Een deel van het kwartet Vicente – Dikeman – Parker – Drake kennen we reeds. Dikeman maakte met Parker en Drake het prachtige ‘Live at La Resistenza’ en vorig jaar waren ze nog te horen bij Sound in Motion. Naar aanleiding van het concert merkte ik op: “Ook deze set, maar dat is dan ook onderhand het handelsmerk van dit trio, is van een meer dan aanstekelijke ritmiek. Vooral bassist Parker…is als geen ander in staat om met heel weinig klank zeer ritmisch te spelen. Drake doet daar geenszins voor onder, al heeft hij wel iets meer nodig om hetzelfde doel te bereiken”. Op ‘Goes without saying, but it’s got to be said’, ook de weerslag van een liveconcert, maar nu van juli dit jaar, kunnen we hetzelfde etiket plakken. Constant is hier sprake van dat stomende ritme, waar vooral Parker debet aan is en wat voor de twee blazers de perfecte voedingsbodem vormt voor de meest dwarse solo’s denkbaar. Een prachtig moment zit net voorbij de helft van de ‘1st Sentence’. Het ritme is dansbaar en de twee wisselen elkaar af met enthousiaste, kruidige solo’s. Na een smaakvol en harmonieus ‘2nd Sentence’ horen we Drake zingen in ‘3de Sentence’, op rustiek basspel van Parker. Hier worden allereerst de Afrikaanse wortels van de jazz geëerd, gevolgd door een lucide klankspel waarin trompet en tenorsax elkaar prachtig afwisselen.

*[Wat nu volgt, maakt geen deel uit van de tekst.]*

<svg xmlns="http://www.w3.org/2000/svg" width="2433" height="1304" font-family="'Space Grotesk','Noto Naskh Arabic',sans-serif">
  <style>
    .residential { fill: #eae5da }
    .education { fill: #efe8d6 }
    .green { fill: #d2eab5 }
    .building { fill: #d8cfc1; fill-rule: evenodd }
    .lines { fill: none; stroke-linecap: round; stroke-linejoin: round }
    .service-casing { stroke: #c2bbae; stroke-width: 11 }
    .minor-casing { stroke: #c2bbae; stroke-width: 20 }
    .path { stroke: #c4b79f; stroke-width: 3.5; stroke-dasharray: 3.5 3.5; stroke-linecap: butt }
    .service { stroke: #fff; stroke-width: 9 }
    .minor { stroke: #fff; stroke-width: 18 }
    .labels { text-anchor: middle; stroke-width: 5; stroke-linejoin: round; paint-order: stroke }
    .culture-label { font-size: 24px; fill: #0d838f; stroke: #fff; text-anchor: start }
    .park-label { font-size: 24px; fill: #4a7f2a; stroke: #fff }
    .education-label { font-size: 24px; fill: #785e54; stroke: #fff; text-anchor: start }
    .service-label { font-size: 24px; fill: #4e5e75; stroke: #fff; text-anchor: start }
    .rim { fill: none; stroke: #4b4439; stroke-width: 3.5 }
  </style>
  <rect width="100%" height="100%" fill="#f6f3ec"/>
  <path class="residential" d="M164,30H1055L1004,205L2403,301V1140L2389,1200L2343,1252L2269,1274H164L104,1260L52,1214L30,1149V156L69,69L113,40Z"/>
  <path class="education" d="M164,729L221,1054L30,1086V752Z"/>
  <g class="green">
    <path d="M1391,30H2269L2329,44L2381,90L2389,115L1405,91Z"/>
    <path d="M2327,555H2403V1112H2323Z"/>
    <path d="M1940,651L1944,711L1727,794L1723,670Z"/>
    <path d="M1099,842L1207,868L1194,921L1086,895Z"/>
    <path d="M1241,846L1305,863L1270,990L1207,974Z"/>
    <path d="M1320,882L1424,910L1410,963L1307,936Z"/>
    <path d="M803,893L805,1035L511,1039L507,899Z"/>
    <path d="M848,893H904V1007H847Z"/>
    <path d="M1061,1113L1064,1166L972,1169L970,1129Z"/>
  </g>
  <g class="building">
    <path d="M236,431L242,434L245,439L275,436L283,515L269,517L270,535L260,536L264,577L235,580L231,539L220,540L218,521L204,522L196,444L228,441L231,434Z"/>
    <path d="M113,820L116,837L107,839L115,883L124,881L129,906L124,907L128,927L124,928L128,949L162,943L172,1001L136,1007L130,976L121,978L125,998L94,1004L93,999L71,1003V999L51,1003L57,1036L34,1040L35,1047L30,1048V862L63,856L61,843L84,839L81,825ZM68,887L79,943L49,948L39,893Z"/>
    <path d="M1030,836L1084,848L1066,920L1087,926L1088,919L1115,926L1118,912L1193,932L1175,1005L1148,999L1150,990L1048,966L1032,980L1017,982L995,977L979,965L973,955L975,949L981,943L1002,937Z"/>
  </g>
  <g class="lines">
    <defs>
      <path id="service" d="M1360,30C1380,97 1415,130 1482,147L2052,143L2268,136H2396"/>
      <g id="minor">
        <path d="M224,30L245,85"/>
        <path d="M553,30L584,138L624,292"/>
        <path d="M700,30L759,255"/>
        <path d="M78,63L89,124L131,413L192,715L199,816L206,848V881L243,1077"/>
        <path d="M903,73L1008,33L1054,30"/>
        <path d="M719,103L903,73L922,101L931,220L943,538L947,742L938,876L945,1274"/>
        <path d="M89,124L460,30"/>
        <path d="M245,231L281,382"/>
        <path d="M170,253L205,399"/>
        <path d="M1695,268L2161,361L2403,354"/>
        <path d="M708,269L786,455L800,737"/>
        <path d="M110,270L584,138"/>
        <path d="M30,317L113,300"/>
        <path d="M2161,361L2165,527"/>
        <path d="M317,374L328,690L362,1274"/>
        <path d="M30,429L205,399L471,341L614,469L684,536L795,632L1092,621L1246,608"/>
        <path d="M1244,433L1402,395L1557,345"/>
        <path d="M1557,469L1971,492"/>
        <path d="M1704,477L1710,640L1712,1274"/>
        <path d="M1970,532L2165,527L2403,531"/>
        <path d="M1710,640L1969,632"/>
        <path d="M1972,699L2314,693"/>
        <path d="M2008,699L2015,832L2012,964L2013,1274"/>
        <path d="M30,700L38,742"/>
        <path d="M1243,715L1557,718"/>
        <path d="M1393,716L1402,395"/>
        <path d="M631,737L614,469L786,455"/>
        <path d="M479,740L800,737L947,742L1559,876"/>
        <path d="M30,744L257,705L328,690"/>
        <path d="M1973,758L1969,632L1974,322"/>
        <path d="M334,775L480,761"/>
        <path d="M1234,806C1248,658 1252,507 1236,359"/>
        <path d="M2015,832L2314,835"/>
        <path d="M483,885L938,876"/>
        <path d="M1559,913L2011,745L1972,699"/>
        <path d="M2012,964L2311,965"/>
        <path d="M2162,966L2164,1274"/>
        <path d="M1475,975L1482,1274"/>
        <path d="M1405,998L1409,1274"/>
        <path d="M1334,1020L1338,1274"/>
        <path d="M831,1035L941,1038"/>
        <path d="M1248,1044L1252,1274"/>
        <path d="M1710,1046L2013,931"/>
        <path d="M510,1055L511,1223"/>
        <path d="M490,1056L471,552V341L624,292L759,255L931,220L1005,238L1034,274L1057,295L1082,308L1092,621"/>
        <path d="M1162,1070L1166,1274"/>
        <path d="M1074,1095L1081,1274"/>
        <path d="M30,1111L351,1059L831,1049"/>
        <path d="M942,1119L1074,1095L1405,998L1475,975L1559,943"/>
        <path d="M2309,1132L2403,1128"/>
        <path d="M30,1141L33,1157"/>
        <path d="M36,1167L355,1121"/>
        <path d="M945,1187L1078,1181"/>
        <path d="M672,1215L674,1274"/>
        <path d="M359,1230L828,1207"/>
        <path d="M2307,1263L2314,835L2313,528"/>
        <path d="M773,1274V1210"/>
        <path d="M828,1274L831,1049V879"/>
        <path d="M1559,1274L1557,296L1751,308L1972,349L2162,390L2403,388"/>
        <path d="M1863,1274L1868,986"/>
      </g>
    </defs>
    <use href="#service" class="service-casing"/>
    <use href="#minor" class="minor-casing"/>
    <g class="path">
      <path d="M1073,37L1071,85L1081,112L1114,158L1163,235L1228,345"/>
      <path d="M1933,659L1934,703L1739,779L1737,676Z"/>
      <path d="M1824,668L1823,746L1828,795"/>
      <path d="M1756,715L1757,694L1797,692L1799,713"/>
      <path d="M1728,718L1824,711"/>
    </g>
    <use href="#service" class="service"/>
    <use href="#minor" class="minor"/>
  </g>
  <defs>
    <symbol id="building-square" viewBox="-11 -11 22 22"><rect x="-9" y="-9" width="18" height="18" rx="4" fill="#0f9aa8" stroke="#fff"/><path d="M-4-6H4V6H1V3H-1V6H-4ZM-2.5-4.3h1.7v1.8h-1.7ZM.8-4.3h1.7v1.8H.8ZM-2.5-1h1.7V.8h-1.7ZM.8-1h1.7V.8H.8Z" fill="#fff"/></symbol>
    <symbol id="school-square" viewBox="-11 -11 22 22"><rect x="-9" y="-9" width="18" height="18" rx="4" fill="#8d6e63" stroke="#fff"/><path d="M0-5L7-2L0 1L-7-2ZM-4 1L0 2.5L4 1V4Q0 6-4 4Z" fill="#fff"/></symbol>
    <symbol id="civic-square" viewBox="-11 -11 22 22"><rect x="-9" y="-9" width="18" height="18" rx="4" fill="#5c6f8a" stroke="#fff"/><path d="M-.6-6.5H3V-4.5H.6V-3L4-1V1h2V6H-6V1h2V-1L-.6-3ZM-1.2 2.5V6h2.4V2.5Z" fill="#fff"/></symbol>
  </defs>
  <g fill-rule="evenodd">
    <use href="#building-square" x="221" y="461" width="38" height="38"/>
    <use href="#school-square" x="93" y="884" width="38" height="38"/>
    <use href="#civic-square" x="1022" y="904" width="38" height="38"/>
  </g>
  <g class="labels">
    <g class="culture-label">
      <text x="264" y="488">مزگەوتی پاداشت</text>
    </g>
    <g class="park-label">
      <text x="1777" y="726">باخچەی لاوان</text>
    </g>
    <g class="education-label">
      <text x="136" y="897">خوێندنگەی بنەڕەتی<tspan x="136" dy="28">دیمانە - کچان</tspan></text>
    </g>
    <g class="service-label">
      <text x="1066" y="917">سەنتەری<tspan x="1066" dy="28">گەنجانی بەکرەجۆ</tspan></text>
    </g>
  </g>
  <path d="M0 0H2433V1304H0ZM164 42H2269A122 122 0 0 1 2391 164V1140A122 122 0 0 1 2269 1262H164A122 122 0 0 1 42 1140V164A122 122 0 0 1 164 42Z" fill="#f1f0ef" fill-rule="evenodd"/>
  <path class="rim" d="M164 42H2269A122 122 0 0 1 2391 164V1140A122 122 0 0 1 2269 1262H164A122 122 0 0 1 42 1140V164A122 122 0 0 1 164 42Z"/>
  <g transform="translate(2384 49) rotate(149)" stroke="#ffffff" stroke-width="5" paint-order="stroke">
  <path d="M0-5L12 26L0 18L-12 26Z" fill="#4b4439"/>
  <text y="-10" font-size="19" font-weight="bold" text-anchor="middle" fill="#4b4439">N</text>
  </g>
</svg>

Vincente mag ook ‘Pliable’ openen. Het eerste nummer, ‘Supple’ vangt aan met een zeer aangename, ingetogen solo waarin melodisch materiaal wordt afgewisseld met indrukwekkende klanksculpturen. Dos Reis, Martinsson en Govaert horen we zacht op de achtergrond. Het verdere verloop is al even ingetogen en vol akoestische verrassingen. In ‘Malleable’ valt vooral het dwarse staccato gitaarspel van Dos Reis op, waar Vicente verderop overigens prachtig op aansluit. Al even grillig is het spel van Martinsson in ‘The Whippy’, even later uitmondend in een enthousiast duet met Dos Reis. En ook hier weer een prachtig melodieuze solo van Vicente, overigens wederom voorzien van het ruwe randje en doorsneden door Govaerts duistere slagen. En slaat ‘Elastic’ op Vicente’s trompet? Hij klinkt hier in ieder geval alsof hij hem binnestebuiten heeft gekeerd. Schurend, ploppend, proestend werkt hij zich hier door de noten heen, geflankeerd door zachte klanken van zijn kompanen. Na het vrij ritmische ‘Ductile’ horen we het kwartet tot slot in het verstilde ‘Pilant’. Ook hier is het vooral het gitaarspel van Dos Reis dat opvalt, geflankeerd door de droge slagen van Govaert.